Love art, love people, and stop pretending that our purpose in life is to see just how much we can get away with. It’s not a competition that we’re trying to win. That’s a mistake made by the corporate fuckwits trying to rip off James Taylor and the Torrenting fools downloading every song they can think of ‘just because they can’. Everyone loses.

5 Replies to “Warner vs James Taylor – Everything Is Broken”

  1. YESYESYESYESYESYESYES.

    All of those points make me want to eat my own legs off in frustration then spin forever on my buttocks in a neverending dance of joy at the new world we will create.

    Starting again without all the hangups and myths is almost impossible, and that’s why we should aim for it. Before making a decision about my music, I will sit for 8 hours in a silent field asking myself “Why?” over and over again like a 4-year-old until I have reached the fundamental truth of my motivation. At the moment I’m only working at about 2 whys below mind-level. Deep diving required.

  2. We need to throw it all up in the air and start again.

    Well not really, because as you say, Bandcamp is on the right track. That doesn’t need throwing up in the air 🙂

  3. A few weeks ago, someone quoted rock club owner saying “Most of the bands that play here are too good to be commercially successful”.

    I find that a terrible indictment of the current state of the music business.

» Provided records
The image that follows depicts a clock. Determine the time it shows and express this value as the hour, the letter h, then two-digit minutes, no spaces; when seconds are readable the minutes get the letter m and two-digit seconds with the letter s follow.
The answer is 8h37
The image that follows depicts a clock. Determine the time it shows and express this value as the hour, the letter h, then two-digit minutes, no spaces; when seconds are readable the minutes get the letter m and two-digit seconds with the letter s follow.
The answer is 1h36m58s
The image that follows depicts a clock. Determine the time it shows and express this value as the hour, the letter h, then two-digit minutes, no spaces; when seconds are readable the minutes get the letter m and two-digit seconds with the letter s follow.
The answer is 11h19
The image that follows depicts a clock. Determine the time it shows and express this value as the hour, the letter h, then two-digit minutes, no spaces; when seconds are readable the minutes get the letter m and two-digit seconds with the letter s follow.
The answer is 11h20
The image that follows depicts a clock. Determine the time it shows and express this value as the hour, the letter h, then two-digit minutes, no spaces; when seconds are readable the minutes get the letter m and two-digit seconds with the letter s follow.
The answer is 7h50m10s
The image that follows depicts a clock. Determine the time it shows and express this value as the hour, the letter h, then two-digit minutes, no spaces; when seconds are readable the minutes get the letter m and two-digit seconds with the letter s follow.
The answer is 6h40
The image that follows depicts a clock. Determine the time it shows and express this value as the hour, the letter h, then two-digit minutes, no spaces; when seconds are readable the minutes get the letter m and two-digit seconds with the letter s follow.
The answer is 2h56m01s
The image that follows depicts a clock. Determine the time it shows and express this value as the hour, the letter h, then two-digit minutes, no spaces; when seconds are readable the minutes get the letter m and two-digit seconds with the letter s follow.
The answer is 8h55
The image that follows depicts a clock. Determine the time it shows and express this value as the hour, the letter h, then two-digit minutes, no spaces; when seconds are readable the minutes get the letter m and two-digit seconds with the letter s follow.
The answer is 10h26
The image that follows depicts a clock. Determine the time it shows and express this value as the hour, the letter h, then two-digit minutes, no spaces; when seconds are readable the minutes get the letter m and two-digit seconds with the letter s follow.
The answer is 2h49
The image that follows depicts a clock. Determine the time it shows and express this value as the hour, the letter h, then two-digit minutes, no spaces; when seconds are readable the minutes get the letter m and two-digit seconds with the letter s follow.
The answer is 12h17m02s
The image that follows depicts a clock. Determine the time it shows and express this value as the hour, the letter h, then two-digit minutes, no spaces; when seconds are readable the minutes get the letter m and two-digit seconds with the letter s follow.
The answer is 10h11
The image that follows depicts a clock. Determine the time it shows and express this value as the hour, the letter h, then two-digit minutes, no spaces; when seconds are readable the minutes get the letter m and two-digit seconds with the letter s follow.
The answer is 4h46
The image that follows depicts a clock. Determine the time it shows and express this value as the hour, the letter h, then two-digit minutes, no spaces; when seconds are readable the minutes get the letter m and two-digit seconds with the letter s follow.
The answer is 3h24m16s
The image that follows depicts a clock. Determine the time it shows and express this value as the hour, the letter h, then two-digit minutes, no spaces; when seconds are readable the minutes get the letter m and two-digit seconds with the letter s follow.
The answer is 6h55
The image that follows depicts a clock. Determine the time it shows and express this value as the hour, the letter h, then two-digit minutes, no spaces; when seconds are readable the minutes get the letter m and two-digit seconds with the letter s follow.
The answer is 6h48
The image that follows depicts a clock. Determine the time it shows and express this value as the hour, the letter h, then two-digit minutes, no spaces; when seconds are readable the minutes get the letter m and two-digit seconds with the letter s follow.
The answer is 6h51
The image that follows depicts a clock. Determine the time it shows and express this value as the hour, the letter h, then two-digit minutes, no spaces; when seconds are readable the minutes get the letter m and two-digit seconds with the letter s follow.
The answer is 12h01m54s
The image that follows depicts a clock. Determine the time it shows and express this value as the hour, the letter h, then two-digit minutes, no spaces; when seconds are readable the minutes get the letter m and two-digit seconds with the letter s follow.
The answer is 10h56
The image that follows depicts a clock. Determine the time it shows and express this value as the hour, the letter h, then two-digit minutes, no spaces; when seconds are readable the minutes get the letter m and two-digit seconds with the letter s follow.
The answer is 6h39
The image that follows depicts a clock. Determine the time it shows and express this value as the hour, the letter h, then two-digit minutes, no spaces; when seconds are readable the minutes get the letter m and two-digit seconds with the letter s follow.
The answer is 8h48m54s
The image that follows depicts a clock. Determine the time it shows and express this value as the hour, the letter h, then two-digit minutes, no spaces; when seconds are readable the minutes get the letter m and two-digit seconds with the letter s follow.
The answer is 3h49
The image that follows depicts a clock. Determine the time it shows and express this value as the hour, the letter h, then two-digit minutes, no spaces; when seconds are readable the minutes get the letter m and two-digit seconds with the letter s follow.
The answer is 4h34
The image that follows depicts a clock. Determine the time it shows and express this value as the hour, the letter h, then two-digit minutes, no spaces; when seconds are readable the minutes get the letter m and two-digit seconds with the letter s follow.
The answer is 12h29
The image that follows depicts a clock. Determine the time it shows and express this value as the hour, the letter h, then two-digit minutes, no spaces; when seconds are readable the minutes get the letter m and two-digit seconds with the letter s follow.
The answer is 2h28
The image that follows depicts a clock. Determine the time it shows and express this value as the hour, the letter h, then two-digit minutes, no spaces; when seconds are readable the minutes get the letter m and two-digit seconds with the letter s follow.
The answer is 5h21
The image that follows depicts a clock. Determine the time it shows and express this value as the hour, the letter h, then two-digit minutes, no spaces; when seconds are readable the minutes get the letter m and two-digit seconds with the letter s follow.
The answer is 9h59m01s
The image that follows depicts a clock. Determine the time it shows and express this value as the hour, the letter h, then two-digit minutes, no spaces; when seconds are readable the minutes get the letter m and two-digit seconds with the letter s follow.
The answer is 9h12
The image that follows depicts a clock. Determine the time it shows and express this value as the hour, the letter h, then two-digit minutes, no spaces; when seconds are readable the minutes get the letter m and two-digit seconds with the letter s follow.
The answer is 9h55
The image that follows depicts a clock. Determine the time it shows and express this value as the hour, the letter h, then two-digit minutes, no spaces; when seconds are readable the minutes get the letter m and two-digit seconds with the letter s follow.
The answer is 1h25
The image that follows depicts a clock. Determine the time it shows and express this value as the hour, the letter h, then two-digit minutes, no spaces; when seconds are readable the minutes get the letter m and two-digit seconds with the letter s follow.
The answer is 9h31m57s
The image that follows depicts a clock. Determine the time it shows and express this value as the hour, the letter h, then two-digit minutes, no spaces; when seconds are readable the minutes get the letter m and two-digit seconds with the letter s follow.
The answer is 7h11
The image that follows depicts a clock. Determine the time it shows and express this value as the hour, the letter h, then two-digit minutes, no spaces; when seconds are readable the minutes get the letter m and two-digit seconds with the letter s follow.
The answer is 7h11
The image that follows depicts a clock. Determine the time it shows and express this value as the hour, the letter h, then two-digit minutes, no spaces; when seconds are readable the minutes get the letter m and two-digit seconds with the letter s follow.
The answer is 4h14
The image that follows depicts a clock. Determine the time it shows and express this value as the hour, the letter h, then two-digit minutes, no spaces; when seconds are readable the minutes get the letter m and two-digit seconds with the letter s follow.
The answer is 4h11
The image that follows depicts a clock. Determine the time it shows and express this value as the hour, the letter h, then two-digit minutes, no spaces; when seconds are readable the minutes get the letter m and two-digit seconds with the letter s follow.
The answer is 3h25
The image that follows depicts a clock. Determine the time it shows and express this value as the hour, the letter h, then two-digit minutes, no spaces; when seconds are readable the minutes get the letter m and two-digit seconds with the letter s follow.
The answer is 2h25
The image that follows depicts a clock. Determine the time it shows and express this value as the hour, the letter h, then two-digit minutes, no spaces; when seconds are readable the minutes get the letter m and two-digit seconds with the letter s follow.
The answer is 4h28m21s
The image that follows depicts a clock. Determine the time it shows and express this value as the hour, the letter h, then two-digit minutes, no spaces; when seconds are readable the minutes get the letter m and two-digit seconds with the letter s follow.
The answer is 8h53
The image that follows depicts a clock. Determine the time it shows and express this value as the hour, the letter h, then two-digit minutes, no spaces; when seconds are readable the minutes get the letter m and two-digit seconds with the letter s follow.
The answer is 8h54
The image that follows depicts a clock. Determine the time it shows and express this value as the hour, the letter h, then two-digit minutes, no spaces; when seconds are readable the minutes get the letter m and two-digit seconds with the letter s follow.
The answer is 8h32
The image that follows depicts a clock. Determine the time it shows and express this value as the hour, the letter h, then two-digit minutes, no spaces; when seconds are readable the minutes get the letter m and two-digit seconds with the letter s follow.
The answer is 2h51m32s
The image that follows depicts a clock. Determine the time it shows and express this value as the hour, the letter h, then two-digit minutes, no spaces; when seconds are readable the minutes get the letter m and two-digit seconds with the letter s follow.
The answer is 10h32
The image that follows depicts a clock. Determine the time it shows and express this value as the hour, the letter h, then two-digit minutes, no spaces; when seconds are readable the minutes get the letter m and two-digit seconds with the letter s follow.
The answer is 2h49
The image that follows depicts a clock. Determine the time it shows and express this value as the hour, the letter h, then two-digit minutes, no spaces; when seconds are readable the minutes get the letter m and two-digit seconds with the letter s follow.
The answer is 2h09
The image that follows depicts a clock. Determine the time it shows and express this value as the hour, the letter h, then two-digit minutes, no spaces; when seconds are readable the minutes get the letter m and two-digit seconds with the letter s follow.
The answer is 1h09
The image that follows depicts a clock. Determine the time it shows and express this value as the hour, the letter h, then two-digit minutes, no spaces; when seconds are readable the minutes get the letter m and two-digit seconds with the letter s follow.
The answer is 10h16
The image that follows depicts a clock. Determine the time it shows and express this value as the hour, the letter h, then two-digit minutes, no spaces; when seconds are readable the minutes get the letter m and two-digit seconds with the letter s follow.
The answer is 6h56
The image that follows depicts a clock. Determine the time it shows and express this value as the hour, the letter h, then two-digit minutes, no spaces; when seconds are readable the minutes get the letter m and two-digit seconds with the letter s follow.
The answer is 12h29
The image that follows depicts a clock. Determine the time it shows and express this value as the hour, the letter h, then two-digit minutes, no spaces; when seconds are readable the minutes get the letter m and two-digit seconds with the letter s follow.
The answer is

» Work required
Reproduce the passage on the Warner vs James Taylor post and its replies from "1. YESYESYESYESYESYESYES." up to and including "we will create.".

» Solution
1. YESYESYESYESYESYESYES.

    All of those points make me want to eat my own legs off in frustration then spin forever on my buttocks in a neverending dance of joy at the new world we will create.